Today's column offers a perfect example. Brooks writes that Obama until now has mostly governed as a bad, big-government liberal, but can switch the emphasis to a dynamic new ideological synthesis:
I remember President Obama’s vow to move us beyond the stale old debates. Maybe he couldn’t really do that in the first phase of his presidency when he was busy responding to the economic crisis, but perhaps he can do it now in the second phase.
It occurs to me that the Obama administration has done a number of (widely neglected) things that scramble the conventional categories and that are good policy besides. The administration has championed some potentially revolutionary education reforms. It has significantly increased investments in basic research. It has promoted energy innovation and helped entrepreneurs find new battery technologies. It has invested in infrastructure — not only roads and bridges, but also information-age infrastructure like the broadband spectrum.

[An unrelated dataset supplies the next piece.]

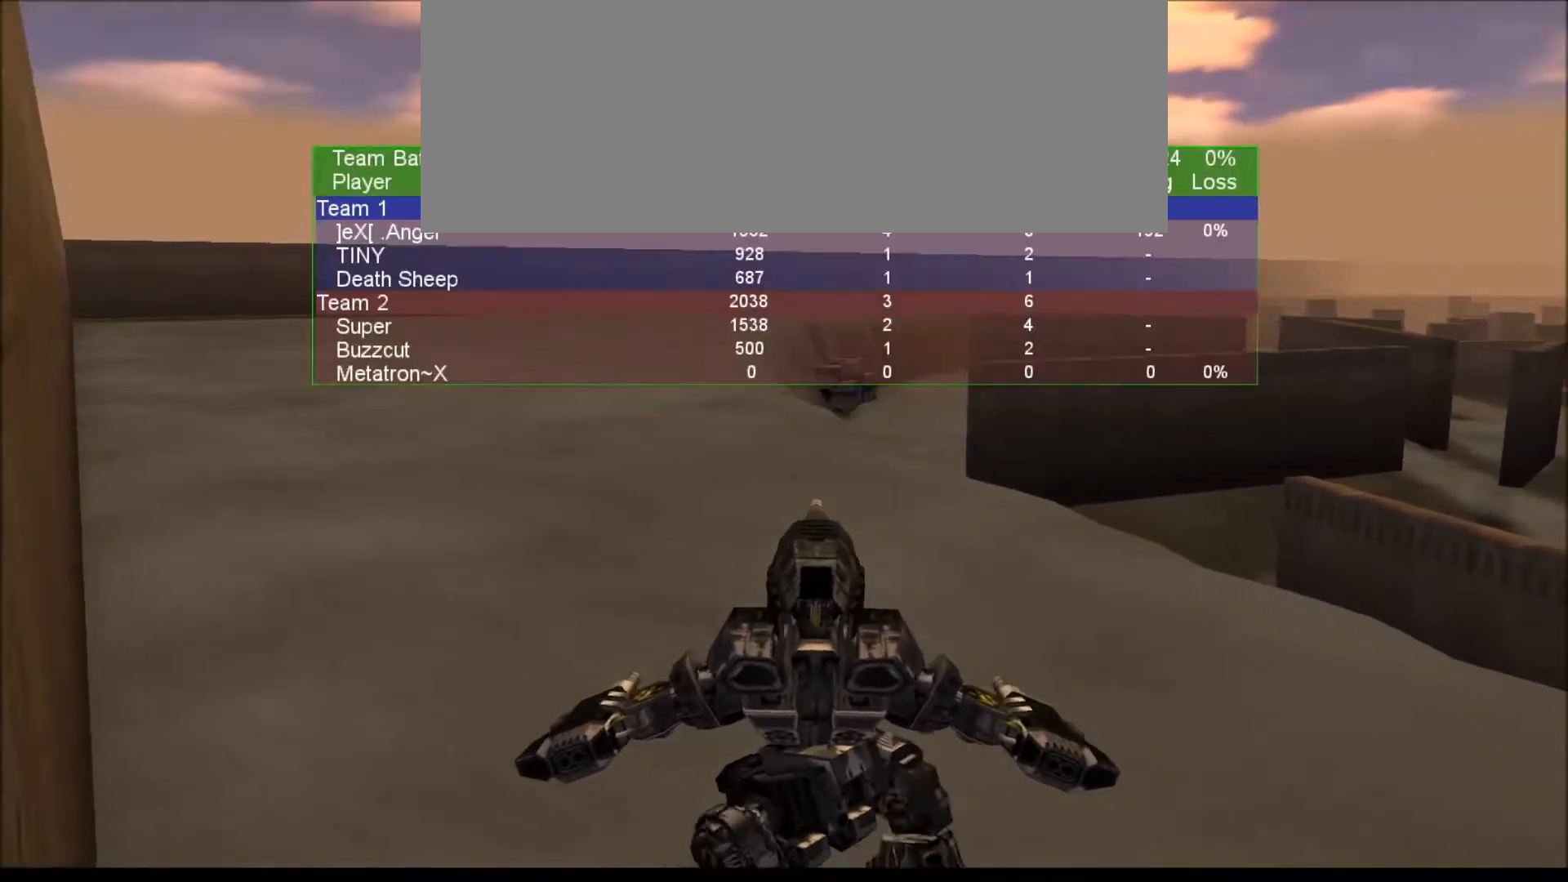
{"keys": [], "events": [[367, "tab", "up"]]}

These accomplishments aren’t big government versus small government; they’re using government to help set a context for private sector risk-taking and community initiative. They cut through the culture war that is now brewing between the Obama administration and the business community. They also address the core anxiety now afflicting the public.

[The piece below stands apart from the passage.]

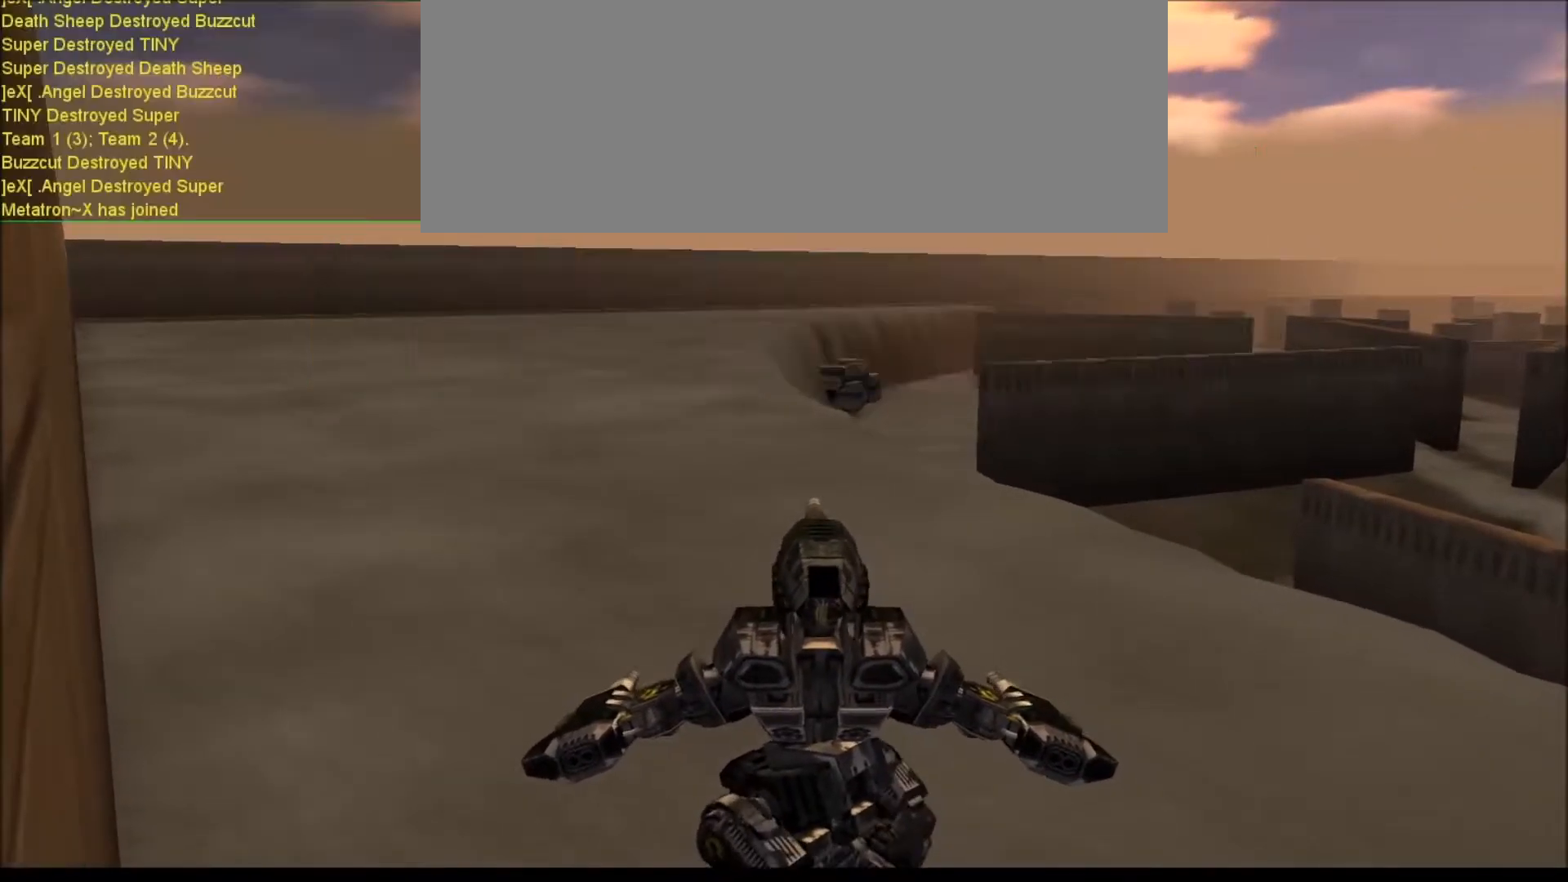
{"keys": [], "events": []}
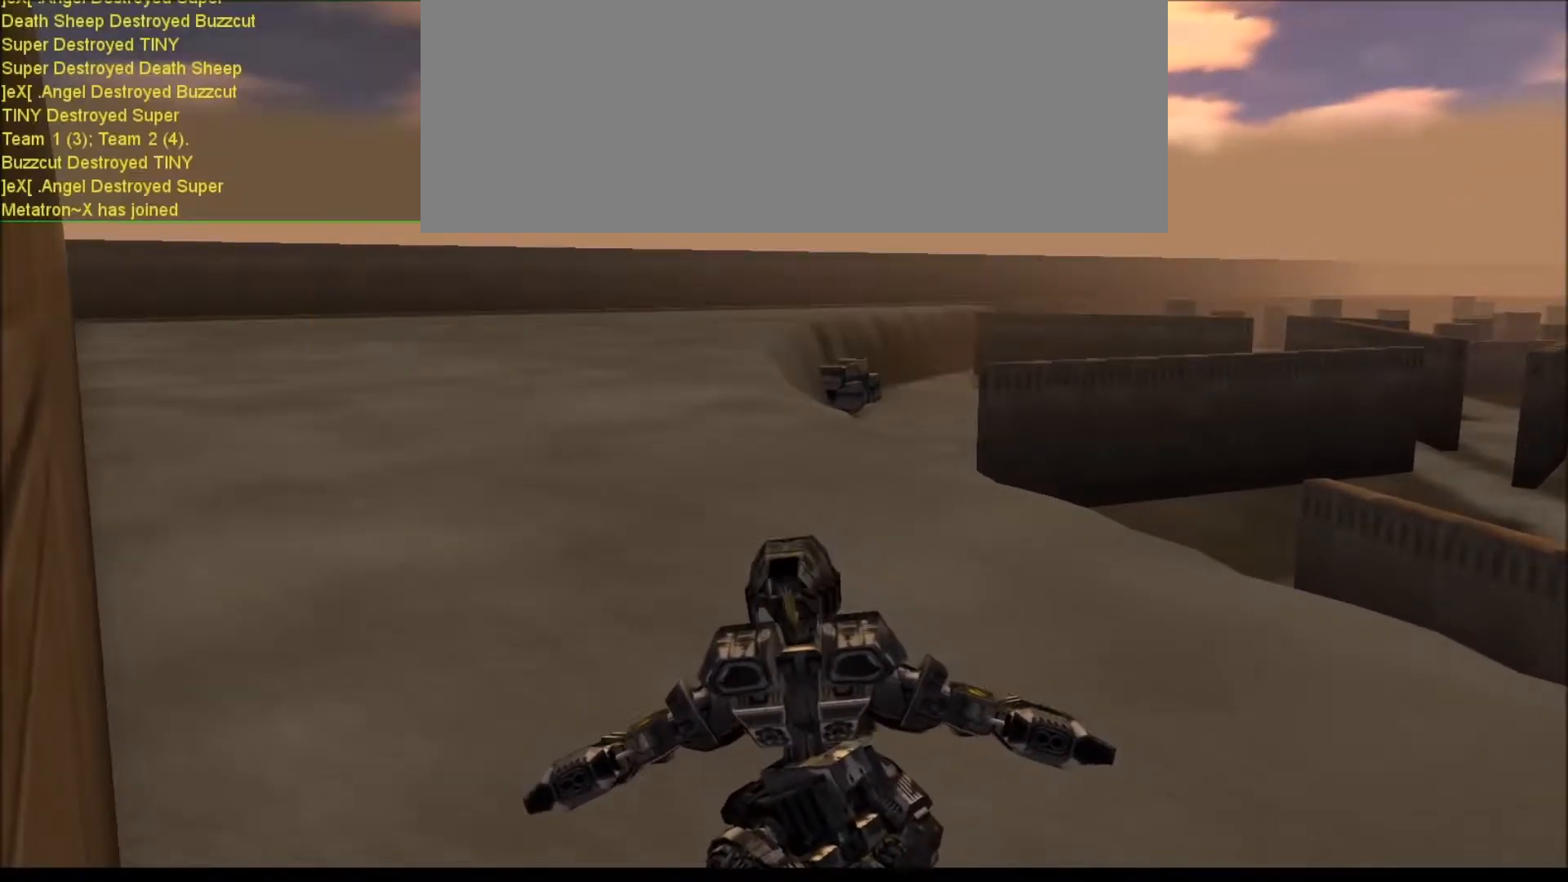
{"keys": [], "events": []}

Okay, let's try to figure out which Obama policies fall into which boxes. On the bad, big government side we have the stimulus and health care reform. On the good, dynamic category-scrambling side we have education reform and investments in infrastructure and new energy technology.
Does this make any sense? Health care reform was a replica of a proposal first developed by Republicans in 1993, and more recently a bipartisan plan endorsed by Bob Dole, Howard Baker and George Mitchell. (It also takes the basic model of Mitt Romney's health care plan but adds a series of measures to encourage delivery-system reforms to reduce costs.) Doesn't that scramble categories?
Brooks also puts the stimulus in the bad, big government box. But the stimulus consisted of 40% tax cuts. And of course the concept of fiscal stimulus to respond to a liquidity trap used to be so controversial that Republicans advocated it in 2001 even when interest rates had not hit the zero bound and the substantive merits were much murkier. I also assume that Obama's financial rescue plan is part of his old, stale big government agenda. But of course that plan relied on private capital and infuriated liberals by declining to temporarily nationalize failed banks.
More confusingly still, Brooks's example of new, category-scrambling initiatives consist of direct federal spending of the sort that old-fashioned liberals have advocated for decades. Federal infrastructure spending is a perennial item on the liberal agenda. Investing in new energy technologies is what used to get derided as "industrial policy." It's government picking winners and losers. Now, it may be justified, but it's actually the most paleoliberal thing Obama has done. Even more confusingly, all these great category-scrambling ideas were financed through the bad old-fashioned big government stimulus. Education reform is a genuine example of a non-traditionally Democratic issue. But that too was financed through the stimulus and involves more central government.
So, what's left of this conceptual distinction? Not a whole lot.